[[ SOURCE TEXT open ]]

Approaches for managing toggle configuration
Hardcoded Toggle Configuration
The most basic technique - perhaps so basic as to not be considered a Feature Flag - is to simply comment or uncomment blocks of code. For example:
function reticulateSplines(){
//return oldFashionedSplineReticulation();
return enhancedSplineReticulation();
}
Slightly more sophisticated than the commenting approach is the use of a preprocessor's #ifdef feature, where available.
Because this type of hardcoding doesn't allow dynamic re-configuration of a toggle it is only suitable for feature flags where we're willing to follow a pattern of deploying code in order to re-configure the flag.
Parameterized Toggle Configuration
The build-time configuration provided by hardcoded configuration isn't flexible enough for many use cases, including a lot of testing scenarios. A simple approach which at least allows feature flags to be re-configured without re-building an app or service is to specify Toggle Configuration via command-line arguments or environment variables. This is a simple and time-honored approach to toggling which has been around since well before anyone referred to the technique as Feature Toggling or Feature Flagging. However it comes with limitations. It can become unwieldy to coordinate configuration across a large number of processes, and changes to a toggle's configuration require either a re-deploy or at the very least a process restart (and probably privileged access to servers by the person re-configuring the toggle too).
Toggle Configuration File
Another option is to read Toggle Configuration from some sort of structured file. It's quite common for this approach to Toggle Configuration to begin life as one part of a more general application configuration file.

[[ SOURCE TEXT closed ]]
[[ DATA TO EXAMINE open ]]

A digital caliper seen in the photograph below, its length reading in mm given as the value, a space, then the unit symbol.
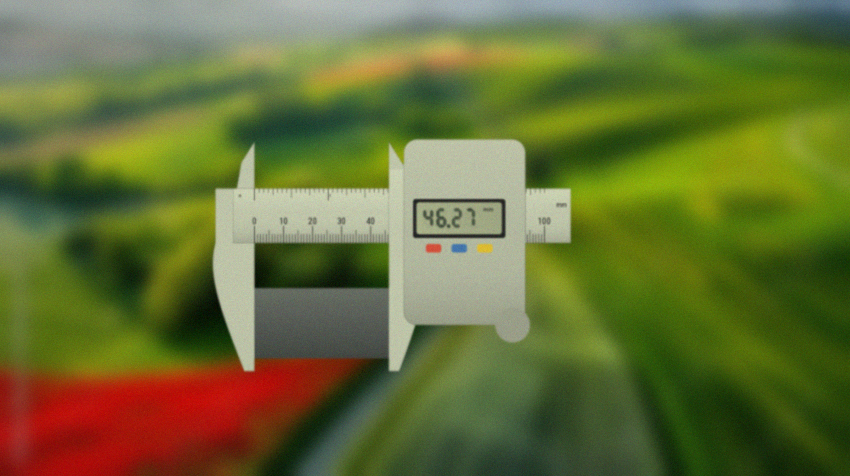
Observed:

[[ DATA TO EXAMINE closed ]]
[[ DATA TO EXAMINE open ]]

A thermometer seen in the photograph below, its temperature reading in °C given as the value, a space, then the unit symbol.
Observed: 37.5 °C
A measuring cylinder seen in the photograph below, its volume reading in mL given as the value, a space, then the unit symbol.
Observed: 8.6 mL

[[ DATA TO EXAMINE closed ]]

# EXERCISES:
a. Reproduce the passage on managing toggle configuration word for word.
b. Copy the entries from the line containing "A thermometer seen" through the line containing "Observed: 8.6 mL", inclusive, exactly.

# RESPONSES PER TASK:
a.
Approaches for managing toggle configuration
Hardcoded Toggle Configuration
The most basic technique - perhaps so basic as to not be considered a Feature Flag - is to simply comment or uncomment blocks of code. For example:
function reticulateSplines(){
//return oldFashionedSplineReticulation();
return enhancedSplineReticulation();
}
Slightly more sophisticated than the commenting approach is the use of a preprocessor's #ifdef feature, where available.
Because this type of hardcoding doesn't allow dynamic re-configuration of a toggle it is only suitable for feature flags where we're willing to follow a pattern of deploying code in order to re-configure the flag.
Parameterized Toggle Configuration
The build-time configuration provided by hardcoded configuration isn't flexible enough for many use cases, including a lot of testing scenarios. A simple approach which at least allows feature flags to be re-configured without re-building an app or service is to specify Toggle Configuration via command-line arguments or environment variables. This is a simple and time-honored approach to toggling which has been around since well before anyone referred to the technique as Feature Toggling or Feature Flagging. However it comes with limitations. It can become unwieldy to coordinate configuration across a large number of processes, and changes to a toggle's configuration require either a re-deploy or at the very least a process restart (and probably privileged access to servers by the person re-configuring the toggle too).
Toggle Configuration File
Another option is to read Toggle Configuration from some sort of structured file. It's quite common for this approach to Toggle Configuration to begin life as one part of a more general application configuration file.

b.
A thermometer seen in the photograph below, its temperature reading in °C given as the value, a space, then the unit symbol.
Observed: 37.5 °C
A measuring cylinder seen in the photograph below, its volume reading in mL given as the value, a space, then the unit symbol.
Observed: 8.6 mL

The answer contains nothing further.